#### [REQUIRED ACTION 1]
In the records, switch "moottoripyörästä" to "skootterista" in the part that opens with the line containing "Ripaco by Moposport" and closes with the line containing "pienkoneista. Oman korjaamotoimintamme". Return only those lines, with everything else left unchanged.

#### [SOURCE EXTRACT]
○ ○ ○ ○ ○ ○ ○

This function imputes non-detect (censored) values in environmental laboratory analytical data using survival models with automatic distribution selection. It validates data quality requirements and fits multiple distributions to select the best model based on AIC. Each imputed value is guaranteed to be below its respective detection limit and above the specified minimum value.
Usage
impute_nondetect(
dt,
value_col = "value",
cens_col = "censored",
parameter_col = NULL,
unit_col = NULL,
dist = c("gaussian", "lognormal", "weibull", "exponential", "logistic", "loglogistic"),
min_observations = 25,
max_censored_pct = 75,
min_value = 0,
control = survival::survreg.control(),
verbose = FALSE
)Arguments
- dt
A data.frame or data.table containing laboratory analytical data
- value_col
Character string specifying the column name containing values
- cens_col
Character string specifying the column name containing censoring indicators (0 = non-detect/censored, 1 = detected/observed)
- parameter_col
Character string specifying the column name containing parameter names (optional, for validation)
- unit_col
Character string specifying the column name containing units (optional, for validation)
- dist
Character vector of distributions to test. Options include:
"gaussian","lognormal","weibull","exponential","logistic","loglogistic"- min_observations
Minimum number of observations required for modeling (default: 25)
- max_censored_pct
Maximum percentage of censored values allowed (default: 75)
- min_value
Minimum allowable value for imputed concentrations (default: 0, use
1e-10for strictly positive distributions)- control
A
survreg.controlobject used to control the fitting algorithm, e.g. maximum number of iterations and convergence tolerance. Defaults tosurvival::survreg.control(). Increasemaxiter(e.g.survreg.control(maxiter = 200)) when convergence warnings are raised for complex datasets.- verbose
Logical indicating whether to display progress messages and distribution fitting information (default:
FALSE)

○ ○ ○ ○ ○ ○ ○

#### [INPUT DATA]
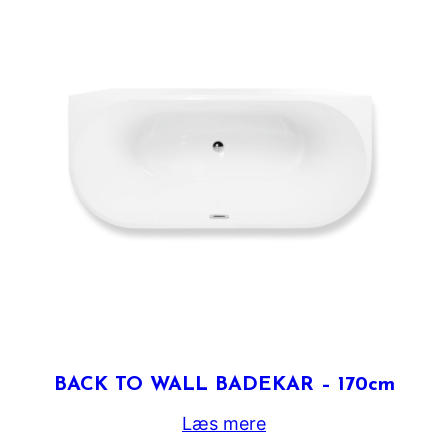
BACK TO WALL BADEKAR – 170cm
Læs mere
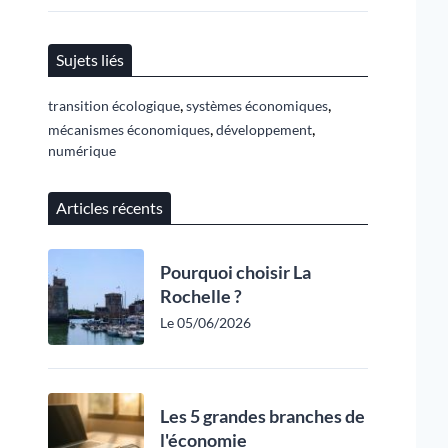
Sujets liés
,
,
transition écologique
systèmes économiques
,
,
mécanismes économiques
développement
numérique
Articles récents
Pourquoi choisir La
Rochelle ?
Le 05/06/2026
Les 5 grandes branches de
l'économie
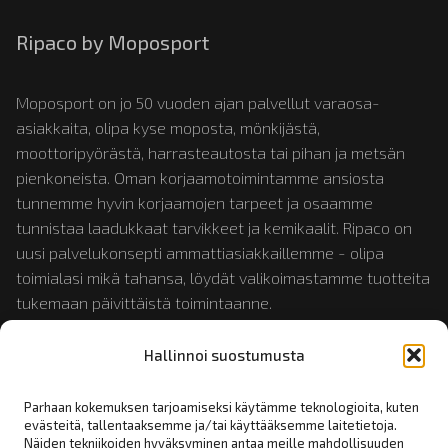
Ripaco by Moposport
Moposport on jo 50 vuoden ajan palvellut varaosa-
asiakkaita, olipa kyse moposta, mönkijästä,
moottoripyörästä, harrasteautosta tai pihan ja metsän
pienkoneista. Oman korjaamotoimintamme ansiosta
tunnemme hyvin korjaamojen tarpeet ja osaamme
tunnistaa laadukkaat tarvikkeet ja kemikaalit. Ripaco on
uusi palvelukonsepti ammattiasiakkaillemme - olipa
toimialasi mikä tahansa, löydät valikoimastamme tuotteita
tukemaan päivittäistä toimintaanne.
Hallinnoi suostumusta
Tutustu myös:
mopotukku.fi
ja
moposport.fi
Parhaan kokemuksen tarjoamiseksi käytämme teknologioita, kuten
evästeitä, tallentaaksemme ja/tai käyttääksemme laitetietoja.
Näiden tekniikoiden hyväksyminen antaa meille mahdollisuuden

○ ○ ○ ○ ○ ○ ○

#### [REQUIRED ACTION 2]
Duplicate, word for word, the part of the function documentation that opens with the words "- parameter_col" and closes with "allowed (default: 75)".

#### [WORKED SOLUTION 1]
Ripaco by Moposport
Moposport on jo 50 vuoden ajan palvellut varaosa-
asiakkaita, olipa kyse moposta, mönkijästä,
skootterista, harrasteautosta tai pihan ja metsän
pienkoneista. Oman korjaamotoimintamme ansiosta

#### [WORKED SOLUTION 2]
- parameter_col
Character string specifying the column name containing parameter names (optional, for validation)
- unit_col
Character string specifying the column name containing units (optional, for validation)
- dist
Character vector of distributions to test. Options include:
"gaussian","lognormal","weibull","exponential","logistic","loglogistic"- min_observations
Minimum number of observations required for modeling (default: 25)
- max_censored_pct
Maximum percentage of censored values allowed (default: 75)